Poland, potentially Europe’s number one industrial growth candidate, is currently Europe’s number two coal miner behind Germany. With years of mining operations draining water resources and Poland’s willingness to buck EU policy, the nation is poised to capitalize on not only its abundant agricultural area for biofuels development, but it’s lignite coal reserves are a prime resource for coal to liquids processes. This is where Synfuels Americas/China technology and expertise come into play. Poland’s lignite coal can be converted into liquid fuels like diesel and gasoline. Direct coal liquefaction can directly convert coal into liquid fuels.  Indirect coal liquefaction, such as Fischer-Tropsch, first gasifies the coal into syngas, which is then converted into liquid fuels. A New hybrid process called Stepwise Liquefaction uses the heavy residue produced by direct coal liquefaction as feedstock for the Fischer-Tropsch process.  The energy efficiency of Stepwise Liquefaction is predicted to be as high as 51%.​ With our Step Wise process, we can enable Polish energy producers to efficiently and sustainably produce liquid fuels by capitalizing on the nation’s own assets. This would provide Poland with secure, convenient, low cost fuel to support its economy.

Asia is an energy demand crisis waiting to happen. With difficult access to petroleum resources and booming populations, Asian countries need to begin developing conversion capabilities on a much wider scale. With the rollout of China’s One Belt One Road Initiative (BRI), the requisite level of infrastructure and technology will begin to permeate the region. BRI is a massive trade and infrastructure project that aims to link China — physically and financially — to dozens of economies across Asia, Europe, Africa, and Oceania. Thailand is set to become the pivot nation for BRI as it begins to synergize the Eastern Economic Corridor.

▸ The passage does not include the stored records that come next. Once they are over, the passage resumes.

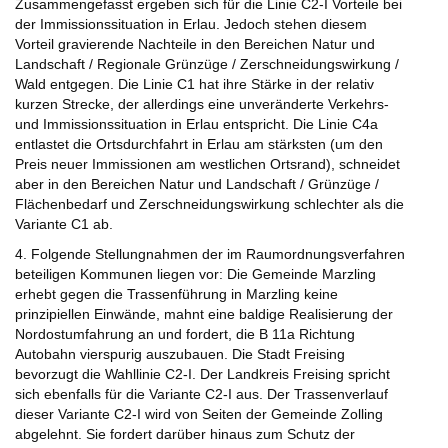
Zusammengefasst ergeben sich für die Linie C2-I Vorteile bei
der Immissionssituation in Erlau. Jedoch stehen diesem
Vorteil gravierende Nachteile in den Bereichen Natur und
Landschaft / Regionale Grünzüge / Zerschneidungswirkung /
Wald entgegen. Die Linie C1 hat ihre Stärke in der relativ
kurzen Strecke, der allerdings eine unveränderte Verkehrs-
und Immissionssituation in Erlau entspricht. Die Linie C4a
entlastet die Ortsdurchfahrt in Erlau am stärksten (um den
Preis neuer Immissionen am westlichen Ortsrand), schneidet
aber in den Bereichen Natur und Landschaft / Grünzüge /
Flächenbedarf und Zerschneidungswirkung schlechter als die
Variante C1 ab.
4. Folgende Stellungnahmen der im Raumordnungsverfahren
beteiligen Kommunen liegen vor: Die Gemeinde Marzling
erhebt gegen die Trassenführung in Marzling keine
prinzipiellen Einwände, mahnt eine baldige Realisierung der
Nordostumfahrung an und fordert, die B 11a Richtung
Autobahn vierspurig auszubauen. Die Stadt Freising
bevorzugt die Wahllinie C2-I. Der Landkreis Freising spricht
sich ebenfalls für die Variante C2-I aus. Der Trassenverlauf
dieser Variante C2-I wird von Seiten der Gemeinde Zolling
abgelehnt. Sie fordert darüber hinaus zum Schutz der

New railways and ports will increase the competition for trade in the areas that they’re built. The exportation of goods from Europe to China aren’t as likely to be positively affected as imported goods from China to Europe, however, the railway connections save ~25-30~ days of travel time for goods that usually are transported by sea. This lowers consumer costs, ultimately frees up more disposable income to be spent elsewhere, fueling economic growth. As the nations along the new Eurasian corridor begin to grow they will need to access secure, low cost, cleaner sources of energy. The syngas industry can deliver on all three of these needs even as European policy continues to be fluid.

Counter to BRI, the United States, Australia and Japan have undertaken a different approach to the Asia-Pacific region. Regardless of any U.S. and Chinese competition, both nations actively engaging economically and diplomatically in the region are positive for its economic development and related energy growth. Recently, the United States announced $133 million for Asian infrastructure spending that would allow the US to export more advanced technology to the region and provide more energy storage resources for the nations of the Asia-Pacific.

In early October, to support US national security, and our economic and political dominance; a new agency was formed. “The United States International Development Finance Corporation “was created and given the authority to provide $60 billion in loans, loan guarantees and insurance to encourage US companies to invest in foreign infrastructure projects in developing nations such as Africa, Asia and the America’s.

With such high levels of investment coming from a diversified collection of investors the options available to the developing nations of Asia are at the precipice of major economic growth and energy demand.

There are many future opportunities emerging for the syngas industry. GTL is now recommended by several reputable institutions, such as MIT, Penn State and the University of Sydney, as the optimal method to monetize stranded gas deemed uneconomical for traditional extraction projects. EU biofuel growth will continue to improve with a stable regulatory framework, creating new opportunities for Fischer Tropsch and syngas in the EU as Chinese CTL plants increase their scale and reduce their environmental footprint.